The former Northern Ireland and Environment Secretary said that clauses 83 and 84 of the Levelling Up and Regeneration Bill would allow the Secretary of State to set Development Management policies at a national level. These would override local plans, she told the House of Commons, and worsen backbench concerns about a lack of control at council level.
“This radical change departs from a long-established planning principle that primacy should be given to elected councillors making decisions in accordance with their approved local plan,” she explained during the second reading of the Bill yesterday.
“Management policies of this kind are at the heart of almost all planning decisions, covering matters as crucial as character, tall buildings, affordable housing and protection of open spaces.
“Removing from councils the power to set these policies will severely weaken democratic control of the planning process.
“Centralised control would almost inevitably force councils to approve many applications that they would previously have rejected.
“These clauses amount to an aggressive power grab by the centre, and I hope they will be dropped.”
She said measures needed to be added to the Bill to curb the powers of the Planning Inspectorate. She pointed out that the legislation also has no new protections for greenfield sites and does not reduce or disapply housing targets.
“Excessive housing targets are creating ever greater pressure on elected local councillors to approve applications that amount to overdevelopment. Where they do turn down such proposals, they are at risk of being overturned on appeal,” she explained.
“Targets remain very high, even after the Government’s climbdown on the so-called 'mutant algorithm'. The Bill’s focus on better design does not resolve these issues. Loss of precious green space remains problematic even if what is built on it is well designed. A block of flats is still a block of flats no matter how tastefully it is presented.”
Theresa welcomed several elements of the Bill including digitising the planning system, tackling land banking, and better enforcement of planning controls.
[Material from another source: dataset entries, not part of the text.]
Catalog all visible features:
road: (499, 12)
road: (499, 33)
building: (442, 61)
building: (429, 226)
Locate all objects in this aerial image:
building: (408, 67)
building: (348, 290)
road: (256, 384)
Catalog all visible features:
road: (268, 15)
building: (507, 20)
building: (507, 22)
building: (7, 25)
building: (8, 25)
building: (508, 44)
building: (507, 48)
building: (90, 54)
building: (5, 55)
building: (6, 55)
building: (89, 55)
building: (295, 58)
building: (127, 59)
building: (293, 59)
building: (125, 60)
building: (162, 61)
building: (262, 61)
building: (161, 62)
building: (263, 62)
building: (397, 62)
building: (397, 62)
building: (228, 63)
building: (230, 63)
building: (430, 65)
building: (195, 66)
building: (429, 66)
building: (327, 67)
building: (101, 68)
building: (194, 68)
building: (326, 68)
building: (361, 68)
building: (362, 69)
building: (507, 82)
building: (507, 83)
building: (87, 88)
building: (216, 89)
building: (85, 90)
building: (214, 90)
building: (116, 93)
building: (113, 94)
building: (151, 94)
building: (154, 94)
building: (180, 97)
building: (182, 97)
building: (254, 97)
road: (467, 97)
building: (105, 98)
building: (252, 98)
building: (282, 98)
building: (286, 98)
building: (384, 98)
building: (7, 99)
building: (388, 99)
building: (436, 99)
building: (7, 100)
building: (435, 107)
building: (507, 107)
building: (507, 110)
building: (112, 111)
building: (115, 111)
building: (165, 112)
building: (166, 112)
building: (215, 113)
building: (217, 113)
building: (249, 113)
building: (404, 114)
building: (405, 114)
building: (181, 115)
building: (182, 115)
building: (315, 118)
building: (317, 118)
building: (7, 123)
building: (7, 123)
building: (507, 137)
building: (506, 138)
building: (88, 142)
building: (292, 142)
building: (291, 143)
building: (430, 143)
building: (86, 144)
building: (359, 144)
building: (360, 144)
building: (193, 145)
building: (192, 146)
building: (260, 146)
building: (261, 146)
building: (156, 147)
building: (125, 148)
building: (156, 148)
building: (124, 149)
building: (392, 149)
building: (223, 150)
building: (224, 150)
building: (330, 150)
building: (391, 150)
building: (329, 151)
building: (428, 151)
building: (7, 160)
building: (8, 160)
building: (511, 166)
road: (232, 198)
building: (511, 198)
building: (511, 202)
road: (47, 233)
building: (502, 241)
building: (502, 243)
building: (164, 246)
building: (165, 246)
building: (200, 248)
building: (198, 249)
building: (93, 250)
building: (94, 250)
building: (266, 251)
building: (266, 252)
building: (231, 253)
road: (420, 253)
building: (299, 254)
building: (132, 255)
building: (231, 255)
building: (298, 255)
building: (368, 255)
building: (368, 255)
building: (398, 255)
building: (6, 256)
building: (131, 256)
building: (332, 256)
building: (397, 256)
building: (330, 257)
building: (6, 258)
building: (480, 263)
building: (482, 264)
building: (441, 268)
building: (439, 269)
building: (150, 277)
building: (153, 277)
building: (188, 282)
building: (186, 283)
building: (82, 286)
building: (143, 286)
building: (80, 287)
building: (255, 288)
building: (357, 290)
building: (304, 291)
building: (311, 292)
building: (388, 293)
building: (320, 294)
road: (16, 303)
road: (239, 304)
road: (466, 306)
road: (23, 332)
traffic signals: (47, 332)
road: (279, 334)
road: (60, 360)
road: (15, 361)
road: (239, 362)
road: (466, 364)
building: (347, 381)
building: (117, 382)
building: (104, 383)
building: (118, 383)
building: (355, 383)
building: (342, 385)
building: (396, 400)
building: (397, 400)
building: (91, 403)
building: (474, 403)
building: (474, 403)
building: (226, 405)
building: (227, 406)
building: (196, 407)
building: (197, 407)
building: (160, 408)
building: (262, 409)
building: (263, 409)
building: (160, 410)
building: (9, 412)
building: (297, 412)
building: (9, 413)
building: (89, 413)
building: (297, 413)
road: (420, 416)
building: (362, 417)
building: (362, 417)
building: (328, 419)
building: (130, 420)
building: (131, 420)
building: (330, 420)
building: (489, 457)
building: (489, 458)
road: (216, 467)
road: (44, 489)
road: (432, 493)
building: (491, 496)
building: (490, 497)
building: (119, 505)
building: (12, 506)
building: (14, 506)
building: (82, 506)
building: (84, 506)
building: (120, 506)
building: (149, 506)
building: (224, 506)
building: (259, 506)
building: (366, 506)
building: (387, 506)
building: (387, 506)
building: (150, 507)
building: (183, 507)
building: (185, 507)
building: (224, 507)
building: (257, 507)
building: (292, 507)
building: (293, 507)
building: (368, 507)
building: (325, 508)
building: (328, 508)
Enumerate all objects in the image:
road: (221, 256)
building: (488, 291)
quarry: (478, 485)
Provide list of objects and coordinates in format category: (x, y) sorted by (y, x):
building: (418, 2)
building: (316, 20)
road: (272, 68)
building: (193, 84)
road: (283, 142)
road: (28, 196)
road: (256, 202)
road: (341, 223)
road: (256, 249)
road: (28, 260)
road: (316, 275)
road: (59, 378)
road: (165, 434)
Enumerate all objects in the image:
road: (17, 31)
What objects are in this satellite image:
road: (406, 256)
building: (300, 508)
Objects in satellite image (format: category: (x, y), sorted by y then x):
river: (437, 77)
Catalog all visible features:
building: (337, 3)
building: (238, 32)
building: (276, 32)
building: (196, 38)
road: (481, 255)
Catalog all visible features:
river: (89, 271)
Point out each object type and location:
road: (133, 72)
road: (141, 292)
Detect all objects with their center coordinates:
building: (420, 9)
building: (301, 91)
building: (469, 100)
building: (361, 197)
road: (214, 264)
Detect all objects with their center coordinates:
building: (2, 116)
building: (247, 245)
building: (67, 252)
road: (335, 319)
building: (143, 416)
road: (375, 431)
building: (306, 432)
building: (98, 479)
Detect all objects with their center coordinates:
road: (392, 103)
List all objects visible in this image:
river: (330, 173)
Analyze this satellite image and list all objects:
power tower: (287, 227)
She also welcomed the omission of the growth zone proposals that were in the Planning for the Future White Paper. The zones would have removed local input on what is built in areas designated for growth and Theresa campaigned for them to be dropped.
She added: “I appeal to Ministers to seize the opportunity presented in this Bill to restore the powers of locally elected councillors to determine what is built in their neighbourhood, by scrapping the mandatory housing targets which have been undermining those powers."
In capital the situation is made worse because of high targets imposed on the London boroughs by the Mayor.
“We must stop these targets, and the five-year land supply obligations they impose, from being used as a weapon by predatory developers to inflict overdevelopment on unwilling communities.
“Once they go under the bulldozer, our green fields are lost forever. Once suburban areas such as Chipping Barnet are built over by high-rise blocks of flats, their character is profoundly changed forever.
“Please let us amend and strengthen the Bill so that we clip the wings of an overmighty Planning Inspectorate, restore the primacy of local decision making in planning, and safeguard the places in which our constituents live.”
Speaking afterwards Theresa said: "The Secretary of State has assured Conservative backbench MPs that he wants to try to find consensus and address our concerns over planning.
"Important concessions over the algorithm and growth zones are welcome, but winning those battles does not mean the row is over.
"As currently drafted, the Bill does not fix the serious problems with the planning system which so many Conservative MPs emphasised in the debate yesterday. It is time for ministers to look very closely at their Bill and for them to amend it to recognise that local power and accountability in planning is the best way forward."